Winter long flying bird

The hawk of winter is sinking
its talons into the soul of earth,
bitter grievous dark beacon of
the long sleep, long flying bird
that beckons the forgiveness of spring,
it cannot wait its task for it blankets
this night with the howl of its song
and the moulting of its cold cold feathers,
perched upon the dead and fallow ground
there is hope in the birth it nurtures,
a blessing in the sacrifice to destiny,
it will not nest forever but for the morrow,
cast back to its northern clime
duty bound to leave us when the sun
awakens from its southern sojourn
with a heated nod shooing that pesky bird.

©2014, Donald Harbour

The bite of winter

The season’s dog has clamped its jaws,
biting deep into my warm, moist flesh.
It’s bark turning the sky dispiriting grey
as a canopy of death, an ash urn turned
upside down clutching at the life below
with corpse cold fingers.
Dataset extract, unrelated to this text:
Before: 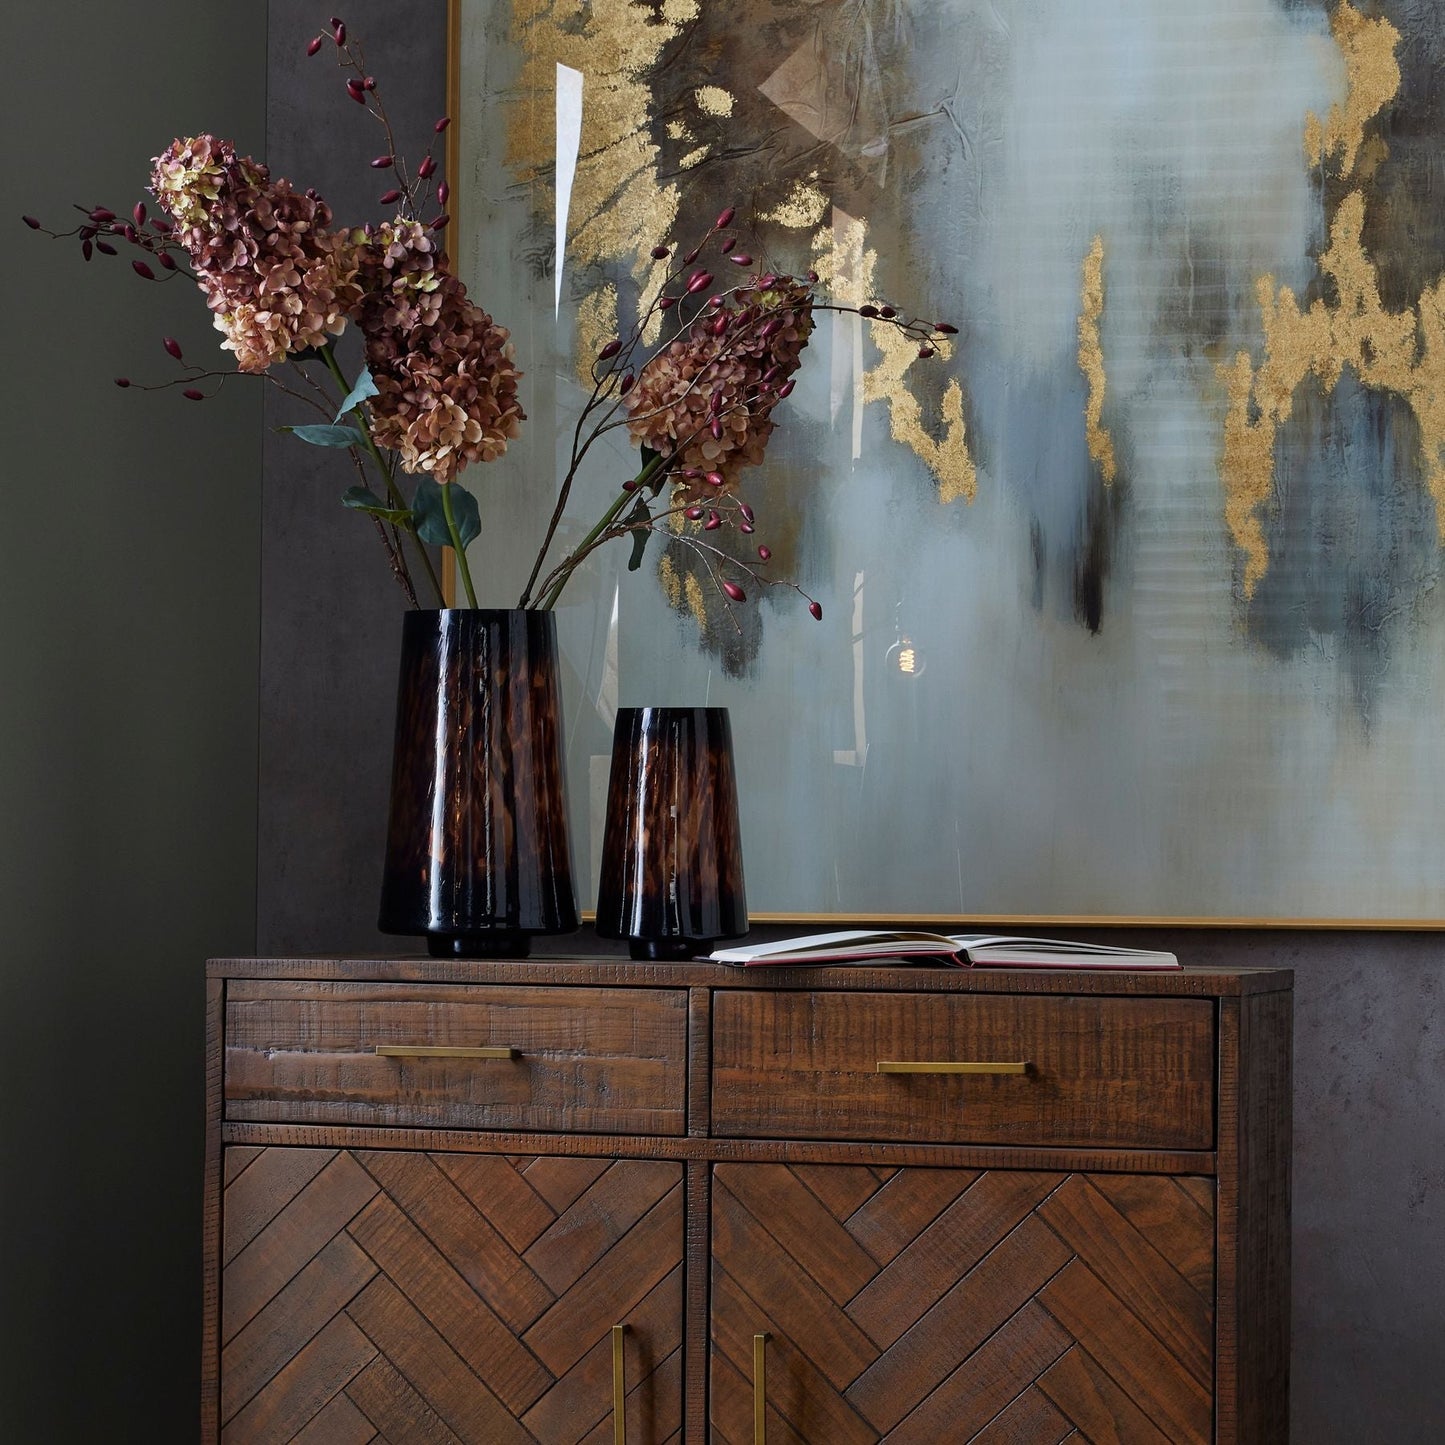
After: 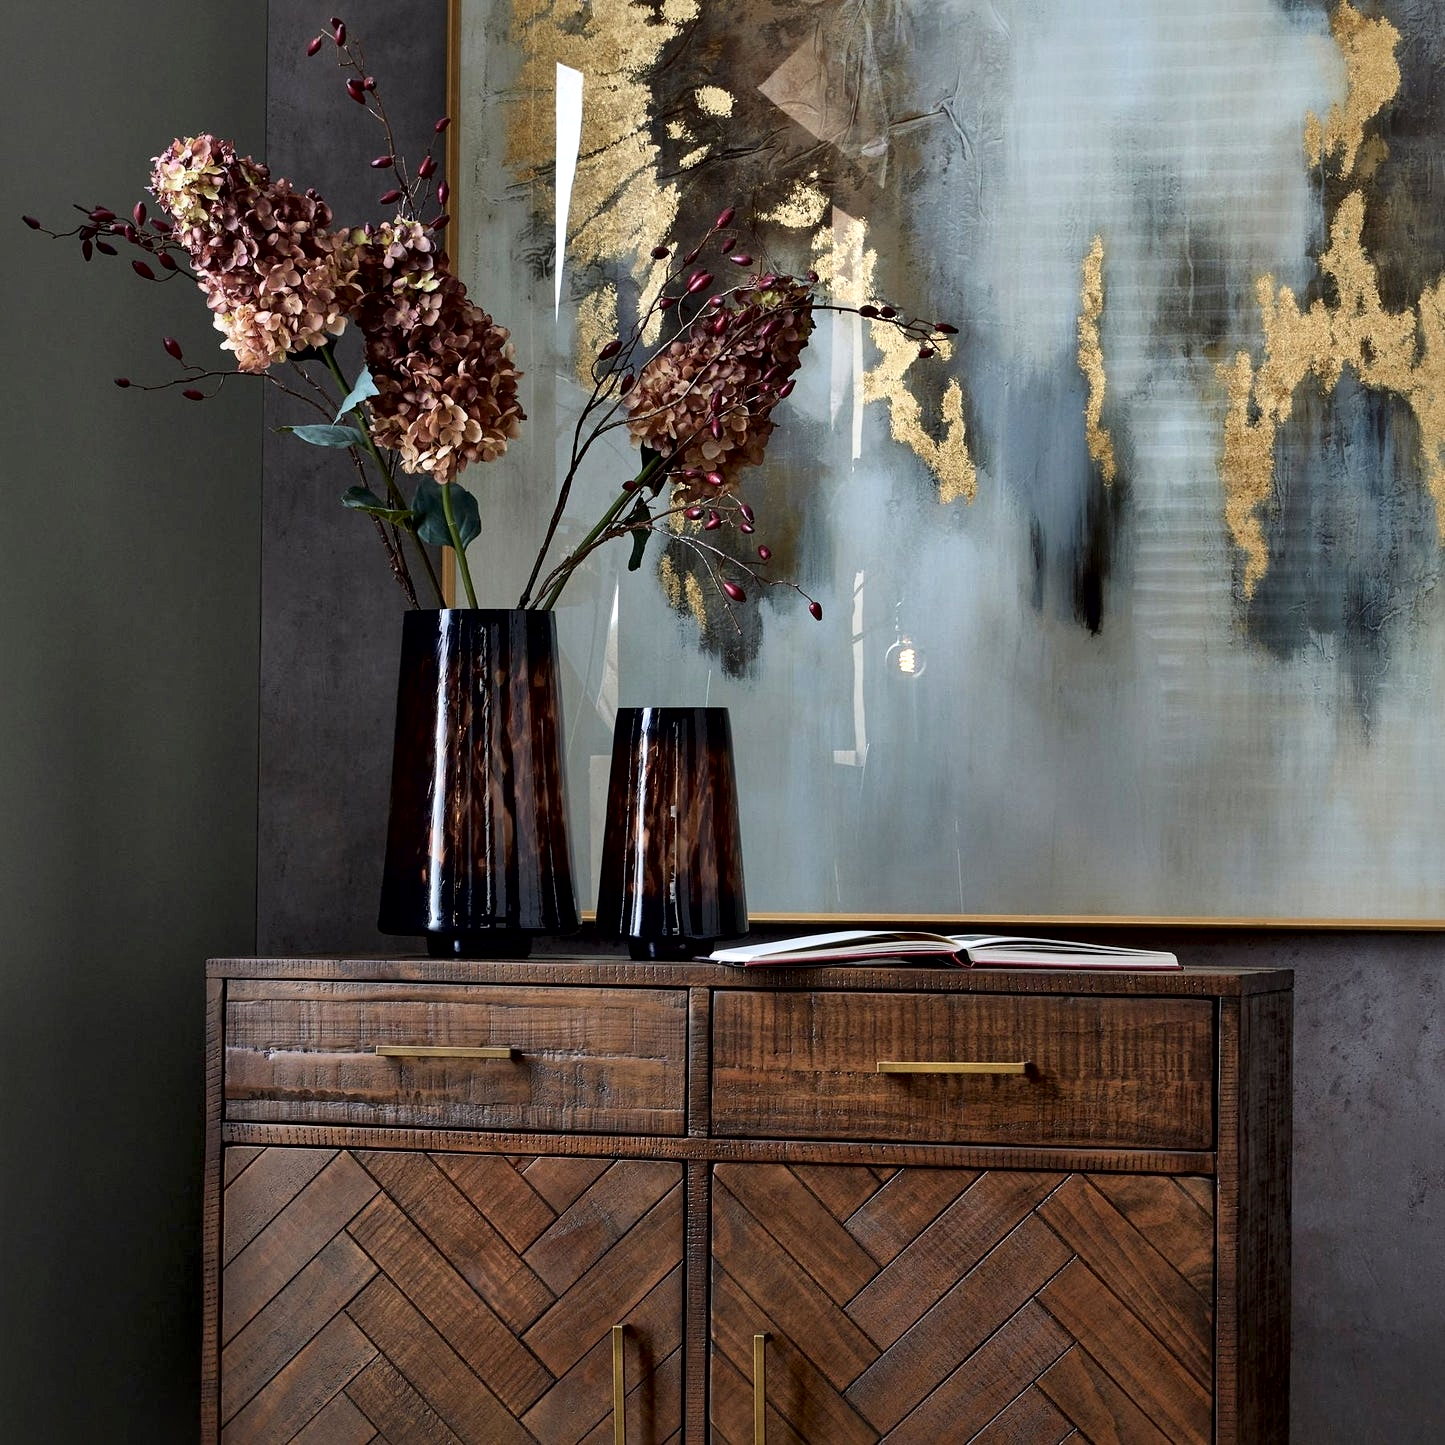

The birds
refuse to fly, those that do soon drop
from heaven, feathered chunks of ice.
To breathe is to inhale shards of glass,
each breath a searing arctic surgery.
The air is still, cloying, a suffocating chill.
Frigidness permeates every pore in the body
making hands useless, hammer struck fingers
ache dangling off reddened fleshy paws.
The end of the year brings the burden
of survival to all creatures; except
those frozen in stillness, burrowed deep in
the earth never knowing the suffering above,
sleeping to awaken when spring triumphs,
banishing old man Winter to his northern realm.

©2013, Donald Harbour

The Battle of Germ Alley

A tiny flu germ found me the other day,
As through the air it floated on its way.
I didn’t ask it with me to abide,
But with in hours it was at home inside.
Now I’m not rude nor am I a bore,
Though it out stayed its welcome as my throat became sore.
It seems it was a germ geologist by trade,
And being rocky ground my throat is where it stayed.
I coughed and sputtered in an effort to move it out,
It invited headache and fever to help with the bout.
They decided to start a new country, a germ colony,
Their unexploited kingdom they voted to be me.
In panic I ran to my bottled army awaiting on the shelf,
To put an end to this upstart kingdom with in myself.
I sent out Sir Aspirin – he charged through my heart,
They rusted his armor before he got a good start.
Then puny stomach showed up in the feud,
So into the fight came a potion I brewed.
“Ah ha,” cheered the germs as my brigade came to sight,
“Fresh meat, our settlement really feasts tonight.”
Down went my soldiers without even a dent,
On those unwelcome strangers, no blood could they vent.
In desperation, lest I be consumed by the germ tide,
Penicillin and teramiacin were invited inside.
They flanked my gullet, their charges were fast,
Over the foe they soon trampled in triumph at last.
Now where a colony in shiny mucus once lay,
My body has awakened to a far brighter day.
No words were spoken for the germs that were smote,
You see, the doctor on his bill the germ’s epitaph he wrote.